[Stored dataset items]
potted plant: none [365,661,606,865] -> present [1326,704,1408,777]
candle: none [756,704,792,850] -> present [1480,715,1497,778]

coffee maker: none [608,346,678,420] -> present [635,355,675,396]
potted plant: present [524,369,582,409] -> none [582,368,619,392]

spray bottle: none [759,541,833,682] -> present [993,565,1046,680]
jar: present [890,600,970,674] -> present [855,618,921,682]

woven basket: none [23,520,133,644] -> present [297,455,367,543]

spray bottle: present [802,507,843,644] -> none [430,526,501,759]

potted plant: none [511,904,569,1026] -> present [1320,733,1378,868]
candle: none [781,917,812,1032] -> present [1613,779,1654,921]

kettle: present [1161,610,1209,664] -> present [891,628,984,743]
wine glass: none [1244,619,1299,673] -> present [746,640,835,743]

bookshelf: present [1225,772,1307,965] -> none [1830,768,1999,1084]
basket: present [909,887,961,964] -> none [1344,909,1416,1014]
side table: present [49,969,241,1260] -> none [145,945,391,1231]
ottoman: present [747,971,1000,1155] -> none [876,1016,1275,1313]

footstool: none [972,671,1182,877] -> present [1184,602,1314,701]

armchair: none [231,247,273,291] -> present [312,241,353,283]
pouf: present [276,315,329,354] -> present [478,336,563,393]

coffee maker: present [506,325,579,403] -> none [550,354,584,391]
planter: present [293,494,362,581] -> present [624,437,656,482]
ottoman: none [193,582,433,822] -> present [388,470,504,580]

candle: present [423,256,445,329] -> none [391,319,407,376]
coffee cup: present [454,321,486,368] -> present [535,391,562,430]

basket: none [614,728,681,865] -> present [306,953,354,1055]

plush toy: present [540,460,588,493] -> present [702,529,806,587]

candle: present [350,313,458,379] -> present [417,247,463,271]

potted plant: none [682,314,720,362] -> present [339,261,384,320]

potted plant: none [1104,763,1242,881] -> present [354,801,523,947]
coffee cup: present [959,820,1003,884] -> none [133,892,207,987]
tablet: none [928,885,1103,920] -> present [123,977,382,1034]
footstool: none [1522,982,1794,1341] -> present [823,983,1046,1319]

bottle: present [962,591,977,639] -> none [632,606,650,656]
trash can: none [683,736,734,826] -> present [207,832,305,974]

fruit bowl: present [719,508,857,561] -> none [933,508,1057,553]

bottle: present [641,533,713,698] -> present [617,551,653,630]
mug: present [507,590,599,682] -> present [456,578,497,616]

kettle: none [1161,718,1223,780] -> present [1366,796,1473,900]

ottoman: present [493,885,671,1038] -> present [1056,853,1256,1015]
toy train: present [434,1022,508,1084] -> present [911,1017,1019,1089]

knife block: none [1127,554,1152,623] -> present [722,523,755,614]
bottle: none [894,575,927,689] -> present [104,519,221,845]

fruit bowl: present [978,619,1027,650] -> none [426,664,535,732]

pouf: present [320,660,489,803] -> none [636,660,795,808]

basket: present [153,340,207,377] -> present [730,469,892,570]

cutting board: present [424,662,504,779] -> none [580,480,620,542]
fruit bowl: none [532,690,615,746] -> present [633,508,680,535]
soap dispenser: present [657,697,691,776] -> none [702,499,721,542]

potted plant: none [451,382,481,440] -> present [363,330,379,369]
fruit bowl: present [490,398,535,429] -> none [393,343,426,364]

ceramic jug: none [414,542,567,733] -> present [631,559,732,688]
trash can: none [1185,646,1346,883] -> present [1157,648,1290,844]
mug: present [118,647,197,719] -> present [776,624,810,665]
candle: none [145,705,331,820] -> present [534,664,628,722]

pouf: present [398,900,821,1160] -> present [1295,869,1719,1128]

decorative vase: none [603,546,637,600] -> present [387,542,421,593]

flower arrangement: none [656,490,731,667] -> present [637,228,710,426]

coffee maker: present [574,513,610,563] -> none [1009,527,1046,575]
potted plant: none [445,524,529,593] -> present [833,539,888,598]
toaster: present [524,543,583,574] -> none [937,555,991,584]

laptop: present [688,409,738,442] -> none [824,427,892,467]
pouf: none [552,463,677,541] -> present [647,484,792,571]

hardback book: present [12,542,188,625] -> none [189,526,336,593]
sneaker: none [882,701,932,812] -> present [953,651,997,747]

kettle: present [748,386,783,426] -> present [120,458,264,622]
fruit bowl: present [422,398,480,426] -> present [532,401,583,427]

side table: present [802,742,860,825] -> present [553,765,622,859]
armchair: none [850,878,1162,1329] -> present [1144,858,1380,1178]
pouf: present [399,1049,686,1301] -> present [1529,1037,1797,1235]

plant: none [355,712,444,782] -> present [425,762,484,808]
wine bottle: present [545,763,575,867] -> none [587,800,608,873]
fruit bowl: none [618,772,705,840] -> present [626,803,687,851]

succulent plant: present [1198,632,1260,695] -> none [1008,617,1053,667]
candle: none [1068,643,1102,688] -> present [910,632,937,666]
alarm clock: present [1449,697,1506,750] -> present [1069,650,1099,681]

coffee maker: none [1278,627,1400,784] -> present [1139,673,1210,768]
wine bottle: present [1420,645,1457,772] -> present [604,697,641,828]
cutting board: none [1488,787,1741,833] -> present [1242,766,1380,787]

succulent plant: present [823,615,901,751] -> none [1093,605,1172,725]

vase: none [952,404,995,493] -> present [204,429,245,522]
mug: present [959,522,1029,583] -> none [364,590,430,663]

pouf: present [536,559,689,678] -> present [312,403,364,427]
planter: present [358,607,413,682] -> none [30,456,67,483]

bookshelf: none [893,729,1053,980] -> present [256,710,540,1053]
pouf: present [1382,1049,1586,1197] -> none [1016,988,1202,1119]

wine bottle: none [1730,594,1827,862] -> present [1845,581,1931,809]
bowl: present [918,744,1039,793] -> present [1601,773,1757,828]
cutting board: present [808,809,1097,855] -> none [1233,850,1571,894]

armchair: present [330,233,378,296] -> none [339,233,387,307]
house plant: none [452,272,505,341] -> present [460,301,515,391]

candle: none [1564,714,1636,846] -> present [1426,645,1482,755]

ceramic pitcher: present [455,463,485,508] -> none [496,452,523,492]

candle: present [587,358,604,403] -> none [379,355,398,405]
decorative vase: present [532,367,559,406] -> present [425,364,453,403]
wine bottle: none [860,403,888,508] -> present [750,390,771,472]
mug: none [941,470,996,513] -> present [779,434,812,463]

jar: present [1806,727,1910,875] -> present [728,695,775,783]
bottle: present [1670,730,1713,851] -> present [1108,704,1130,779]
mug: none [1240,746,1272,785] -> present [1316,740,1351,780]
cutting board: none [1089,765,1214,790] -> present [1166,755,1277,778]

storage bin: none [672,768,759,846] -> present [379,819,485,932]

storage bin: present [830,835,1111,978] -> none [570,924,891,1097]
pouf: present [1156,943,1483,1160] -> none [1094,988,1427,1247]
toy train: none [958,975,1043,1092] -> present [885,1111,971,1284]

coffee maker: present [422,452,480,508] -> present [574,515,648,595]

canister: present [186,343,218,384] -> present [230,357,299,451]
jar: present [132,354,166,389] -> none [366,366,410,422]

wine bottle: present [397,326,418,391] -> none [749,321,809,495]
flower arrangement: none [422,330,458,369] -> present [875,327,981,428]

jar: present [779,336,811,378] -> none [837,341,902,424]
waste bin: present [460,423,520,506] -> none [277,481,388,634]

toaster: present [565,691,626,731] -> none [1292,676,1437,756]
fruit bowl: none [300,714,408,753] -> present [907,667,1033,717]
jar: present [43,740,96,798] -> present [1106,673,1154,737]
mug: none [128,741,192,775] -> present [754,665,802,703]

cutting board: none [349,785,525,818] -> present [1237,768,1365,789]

What you are asked to do:
Starting at the line above that holds "candle: none [145,705,331,820]" and ending at the line that holds "coffee maker: present [574,513,610,563]", transcribe each line exactly and include no other lines.

Response to this task:
candle: none [145,705,331,820] -> present [534,664,628,722]

pouf: present [398,900,821,1160] -> present [1295,869,1719,1128]

decorative vase: none [603,546,637,600] -> present [387,542,421,593]

flower arrangement: none [656,490,731,667] -> present [637,228,710,426]

coffee maker: present [574,513,610,563] -> none [1009,527,1046,575]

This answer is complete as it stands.